I'm still a newb, but I'm learning more with every thread that I read. My next project is to build a speaker cabinet to house a 12" guitar speaker. There are a few plans that I've found to give me proper volume, but I'm stuck on what wood to use. 

Store bought guitar speaker cabinets are made from heavy plywood or MDF and then covered in tolex. I want exposed wood, but I don't want to spend a small fortune on an exotic wood since I'm still a newb and may screw it up. 

Since I'm not really knowledgeable on which woods are good for what I'm hoping someone can give me a little advice on which woods I should be looking at. Also, how should I join the wood? I'm not good with dovetails yet, but I can do box joints and then roundover the edges.


----------



## knotscott (Nov 8, 2007)

Being a former high end speaker builder and business owner, I struggled with many of the common precepts of guitar speakers, and live music speakers in general....there are several opposing philosophies because there are different objectives. High end home "Hi Fi" is looking for as little coloration to the sound as possible in order to reproduce the original sound track, while live music production is looking to make the original sound, so a sound signature of some sort is often desirable.

What sounds best is always subjective, but the bottom line, pine...old pine is actually the preferred material by many guitarists and musicians for the warm sound, while MDF and high quality plywoods (no voids) are preferred for home speakers for neutrality and inertness.


----------



## tra (Dec 27, 2009)

Awesome. For some unknown reason I was discounting pine in my head. A trip to home depot may be in order.


----------



## woodnthings (Jan 24, 2009)

*Pine butcher block?*

Somewhere I remember seeing this already glued and flat.. I donno where? It may be too thick for your purpose and possibly not the look you want. But you'll have a hard time finding boards wide enough without a glue line somewhere. Maybe the Forestry guys here might know? :blink: bill


----------



## silver8ack (Mar 19, 2010)

I built my 1x12 cab out of pine and I love it.

I plan on redoing it though once I get better woodworking skills because I just used basic box joints and stuff.


----------



## Colt W. Knight (Nov 29, 2009)

As a guitar builder and musician, let me add on to what knottscott mentioned. 

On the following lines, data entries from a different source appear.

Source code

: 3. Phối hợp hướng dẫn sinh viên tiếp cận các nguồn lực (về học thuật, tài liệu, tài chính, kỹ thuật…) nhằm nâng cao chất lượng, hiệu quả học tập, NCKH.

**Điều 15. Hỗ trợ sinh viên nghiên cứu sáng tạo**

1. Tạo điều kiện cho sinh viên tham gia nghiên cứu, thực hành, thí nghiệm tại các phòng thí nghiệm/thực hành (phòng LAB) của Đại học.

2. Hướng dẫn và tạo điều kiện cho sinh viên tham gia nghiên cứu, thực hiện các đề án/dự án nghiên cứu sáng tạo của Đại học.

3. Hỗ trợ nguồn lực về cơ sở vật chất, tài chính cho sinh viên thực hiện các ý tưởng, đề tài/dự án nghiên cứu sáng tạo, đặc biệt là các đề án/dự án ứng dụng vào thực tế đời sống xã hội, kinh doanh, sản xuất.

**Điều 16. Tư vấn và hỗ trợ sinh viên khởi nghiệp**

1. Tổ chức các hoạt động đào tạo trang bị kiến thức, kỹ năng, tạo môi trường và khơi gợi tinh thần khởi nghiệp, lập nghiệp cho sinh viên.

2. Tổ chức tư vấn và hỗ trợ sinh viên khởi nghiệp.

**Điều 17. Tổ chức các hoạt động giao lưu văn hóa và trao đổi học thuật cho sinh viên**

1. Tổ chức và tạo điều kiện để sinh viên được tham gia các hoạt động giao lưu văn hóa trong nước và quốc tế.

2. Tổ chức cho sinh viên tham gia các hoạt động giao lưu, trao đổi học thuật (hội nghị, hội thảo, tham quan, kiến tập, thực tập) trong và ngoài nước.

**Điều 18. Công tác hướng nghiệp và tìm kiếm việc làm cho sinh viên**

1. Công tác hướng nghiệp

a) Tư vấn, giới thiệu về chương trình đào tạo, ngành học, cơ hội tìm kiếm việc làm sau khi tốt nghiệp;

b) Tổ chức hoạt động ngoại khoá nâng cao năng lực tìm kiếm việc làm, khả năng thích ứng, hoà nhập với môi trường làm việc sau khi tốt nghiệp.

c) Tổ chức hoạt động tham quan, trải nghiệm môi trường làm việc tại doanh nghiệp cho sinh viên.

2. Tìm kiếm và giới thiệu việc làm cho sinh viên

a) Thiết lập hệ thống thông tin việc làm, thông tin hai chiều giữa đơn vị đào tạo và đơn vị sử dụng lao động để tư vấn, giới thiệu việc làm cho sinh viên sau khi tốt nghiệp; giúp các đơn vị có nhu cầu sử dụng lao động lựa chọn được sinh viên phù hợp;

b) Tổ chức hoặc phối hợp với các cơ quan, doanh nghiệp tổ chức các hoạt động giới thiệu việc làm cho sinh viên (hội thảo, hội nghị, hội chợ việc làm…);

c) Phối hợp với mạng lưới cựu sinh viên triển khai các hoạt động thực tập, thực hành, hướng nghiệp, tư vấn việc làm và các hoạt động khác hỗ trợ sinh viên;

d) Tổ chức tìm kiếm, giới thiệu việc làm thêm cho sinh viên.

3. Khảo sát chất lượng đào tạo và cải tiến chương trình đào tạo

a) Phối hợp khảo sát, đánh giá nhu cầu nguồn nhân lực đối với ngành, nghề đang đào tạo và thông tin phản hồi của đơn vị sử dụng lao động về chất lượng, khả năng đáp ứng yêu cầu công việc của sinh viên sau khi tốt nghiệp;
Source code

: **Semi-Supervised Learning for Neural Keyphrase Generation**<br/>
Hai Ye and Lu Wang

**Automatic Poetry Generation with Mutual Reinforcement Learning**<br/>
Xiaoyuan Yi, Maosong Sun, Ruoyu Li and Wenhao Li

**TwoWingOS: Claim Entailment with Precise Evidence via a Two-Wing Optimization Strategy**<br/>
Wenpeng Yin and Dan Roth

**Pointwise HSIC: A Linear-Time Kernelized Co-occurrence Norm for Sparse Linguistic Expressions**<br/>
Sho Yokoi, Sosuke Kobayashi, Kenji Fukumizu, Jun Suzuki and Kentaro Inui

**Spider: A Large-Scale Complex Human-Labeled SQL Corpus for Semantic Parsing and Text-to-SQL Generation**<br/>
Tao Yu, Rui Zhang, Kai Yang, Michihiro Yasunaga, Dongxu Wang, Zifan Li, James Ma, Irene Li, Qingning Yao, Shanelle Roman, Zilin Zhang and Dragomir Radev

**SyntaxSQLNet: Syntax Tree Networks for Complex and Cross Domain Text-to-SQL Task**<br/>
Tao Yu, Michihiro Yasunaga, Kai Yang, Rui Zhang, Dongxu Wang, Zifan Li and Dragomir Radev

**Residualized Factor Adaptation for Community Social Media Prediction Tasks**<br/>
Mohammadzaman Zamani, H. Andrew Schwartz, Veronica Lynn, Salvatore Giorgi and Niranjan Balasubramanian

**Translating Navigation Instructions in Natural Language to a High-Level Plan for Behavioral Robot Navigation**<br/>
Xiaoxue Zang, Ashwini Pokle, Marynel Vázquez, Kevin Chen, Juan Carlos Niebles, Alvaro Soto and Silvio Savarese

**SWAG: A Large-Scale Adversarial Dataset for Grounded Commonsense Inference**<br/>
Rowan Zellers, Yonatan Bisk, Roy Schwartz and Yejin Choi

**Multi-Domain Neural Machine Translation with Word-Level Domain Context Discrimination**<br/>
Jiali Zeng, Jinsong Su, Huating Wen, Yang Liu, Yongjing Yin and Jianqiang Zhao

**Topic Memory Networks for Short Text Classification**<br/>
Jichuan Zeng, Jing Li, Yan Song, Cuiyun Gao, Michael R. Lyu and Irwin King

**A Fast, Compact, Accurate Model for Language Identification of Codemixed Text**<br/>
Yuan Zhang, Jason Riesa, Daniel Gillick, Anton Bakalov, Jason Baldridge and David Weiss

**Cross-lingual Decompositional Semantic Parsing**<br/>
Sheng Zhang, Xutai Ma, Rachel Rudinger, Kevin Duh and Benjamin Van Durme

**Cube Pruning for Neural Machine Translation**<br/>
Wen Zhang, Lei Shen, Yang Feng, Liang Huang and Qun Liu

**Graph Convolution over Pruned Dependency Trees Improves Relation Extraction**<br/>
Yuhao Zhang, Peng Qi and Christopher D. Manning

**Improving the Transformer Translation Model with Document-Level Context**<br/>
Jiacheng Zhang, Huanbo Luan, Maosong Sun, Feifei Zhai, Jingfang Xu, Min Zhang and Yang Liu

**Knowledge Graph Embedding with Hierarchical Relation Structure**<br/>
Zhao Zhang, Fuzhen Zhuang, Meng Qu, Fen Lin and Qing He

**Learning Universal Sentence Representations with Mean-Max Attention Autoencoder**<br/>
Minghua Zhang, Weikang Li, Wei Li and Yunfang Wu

There are two main concerns with amp building
1. Tone
2. Weight

While most people use MDF and BirchPly, those who prefer natural wood finish often opt for pine or other light weight woods that have "Mojo". Its all about Mojo in the world of custom guitars. Some people's mojo differ, and you'll see amps built from old barn wood, figured maple, knotty pine, and beautiful and exotic tone woods. The general concensus among guitar people is "older" is better, so aged wood is often hailed as a greater custom feature. When dealing with guitar folk, you have to cater to tradition, myth, flat out falsehoods, vintage finatics, and still carve your niche with some originality and speciality. 

Tone is too subjective to quantify, and people hear what they want to hear when it comes to custom and boutique guitar gear. So what you really need to consider is what looks good aesthetically to you, and how heavy is too heavy. Woods like pine are light weight but scratch and dent easily, woods like Maple, walnut, cherry, and oak are beautiful but weigh a ton. Especially when you throw that mother board and speaker in there. That's just a solid state amp, you have even more weight and worries with a tube amp.


----------



## frankp (Oct 29, 2007)

I think I'd probably go with a Mahogany box, or possibly basswood, if it were my amp. The mahogany would wear a lot better, but I actually like the tone of the basswood in the guitars I've built with it. Or you could do an interesting combination of different woods to get a variation of tones... options are limitless. 

As a beginning woodworker, build it with something cheap and play it. If it sounds good, keep it. If you don't like the sound as much rebuild it with different materials once you have more skill.


----------